Hartog: Nein. Genau das ist die Aufgabe von Museen.
Schmidt: Ich glaube, wir als Museen sind uns alle bewusst, dass es bestimmte Strukturen und Prinzipien gibt, die dazu führen, dass Künstler erworben und ausgestellt werden oder eben nicht. Das trifft auch auf Künstlerinnen zu. Der Katalog macht viele dieser Strukturen sichtbar und zeigt auch, wie Künstlerinnen darauf reagiert und Nischen gefunden haben, um trotz aller Hindernisse Erfolg zu haben.
Der Katalog ist mehr als ein reiner Ausstellungskatalog. Warum ist das Schriftstück so umfangreich geworden?
Hartog: Wir haben uns von Anfang an gesagt, dass wir das Thema Bildhauerinnen mit einer gewissen Tiefe bearbeiten wollen. Ansonsten wäre es eine Ausstellung geworden, in der wir die fünf Frauen zeigen, die alle kennen. Gerade das wollten wir nicht. Darum sollte der Katalog auch einen gewissen Handbuchcharakter haben. Oftmals werden Bildhauerinnen nur biografisch behandelt, ihr besonderes Schicksal vorgestellt. Wir weisen darauf hin, wie wichtig es aber ist, sich auch die großen strukturellen, kunsthistorischen Zusammenhänge anzugucken.
Schmidt: Wenn man mit so etwas beginnt, merkt man schnell, wie wenig Literatur es zu einigen Künstlerinnen gibt. Unsere Hoffnung ist, dass der Katalog auch an Universitäten dazu anregt, dass sich mehr Studierende in ihren Abschlussarbeiten mit dem Thema beschäftigen. Es wird auch ein Rahmenprogramm zur Ausstellung geben, unter anderem eine Podiumsdiskussion, auf der eine jüngere Künstlerin aus ihrer Perspektive erzählt, was sich denn wirklich geändert hat. Haben heute wirklich alle die gleichen Möglichkeiten? Oder gibt es immer noch Unterschiede? Auch das sind interessante Fragen, die es zu besprechen gilt.
Das Gespräch führte Alexandra Knief.
Arie Hartog ist seit 2009 Direktor des Gerhard-Marcks-Haus. Hartog ist bundesweit anerkannter Kurator, Spezialist für figürliche Bildhauerei und publizierte unter anderem über Kunst im 20. und 21. Jahrhundert.

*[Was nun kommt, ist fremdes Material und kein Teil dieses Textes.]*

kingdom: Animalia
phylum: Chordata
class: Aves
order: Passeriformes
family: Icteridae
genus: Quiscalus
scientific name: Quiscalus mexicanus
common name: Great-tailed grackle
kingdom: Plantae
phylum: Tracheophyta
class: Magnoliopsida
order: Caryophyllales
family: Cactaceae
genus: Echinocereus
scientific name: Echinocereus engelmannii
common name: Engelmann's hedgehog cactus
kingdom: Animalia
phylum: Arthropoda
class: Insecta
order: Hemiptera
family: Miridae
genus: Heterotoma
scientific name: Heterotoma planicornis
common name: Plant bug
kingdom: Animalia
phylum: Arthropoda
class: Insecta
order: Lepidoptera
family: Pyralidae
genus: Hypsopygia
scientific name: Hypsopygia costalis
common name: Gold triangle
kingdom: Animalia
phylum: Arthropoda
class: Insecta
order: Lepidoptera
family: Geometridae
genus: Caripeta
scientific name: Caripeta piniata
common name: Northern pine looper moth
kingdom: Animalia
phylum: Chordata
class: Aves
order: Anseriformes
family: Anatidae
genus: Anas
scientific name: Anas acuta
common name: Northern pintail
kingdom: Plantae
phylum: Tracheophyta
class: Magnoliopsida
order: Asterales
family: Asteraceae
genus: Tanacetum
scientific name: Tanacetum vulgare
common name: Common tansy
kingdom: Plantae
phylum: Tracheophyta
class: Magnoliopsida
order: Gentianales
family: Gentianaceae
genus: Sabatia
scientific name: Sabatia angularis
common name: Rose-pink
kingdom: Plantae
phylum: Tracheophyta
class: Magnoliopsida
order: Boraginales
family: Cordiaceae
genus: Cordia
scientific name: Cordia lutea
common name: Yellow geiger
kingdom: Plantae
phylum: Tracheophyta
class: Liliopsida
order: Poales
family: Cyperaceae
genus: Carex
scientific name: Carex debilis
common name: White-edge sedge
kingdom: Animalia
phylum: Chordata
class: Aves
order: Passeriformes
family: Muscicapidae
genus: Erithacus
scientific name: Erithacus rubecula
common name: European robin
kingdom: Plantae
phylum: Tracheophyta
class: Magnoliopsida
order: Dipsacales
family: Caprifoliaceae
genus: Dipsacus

Frank Schmidt ist seit drei Jahren Direktor der Museen Böttcherstraße, zuvor war der Kunsthistoriker fünf Jahre lang wissenschaftlicher Direktor der Kunsthalle Emden.
Weitere Informationen
Die Ausstellung „Bildhauerinnen“ wird vom 5. Mai bis zum 11. August 2019 im Gerhard-Marcks-Haus sowie in den Museen Böttcherstraße zu sehen sein.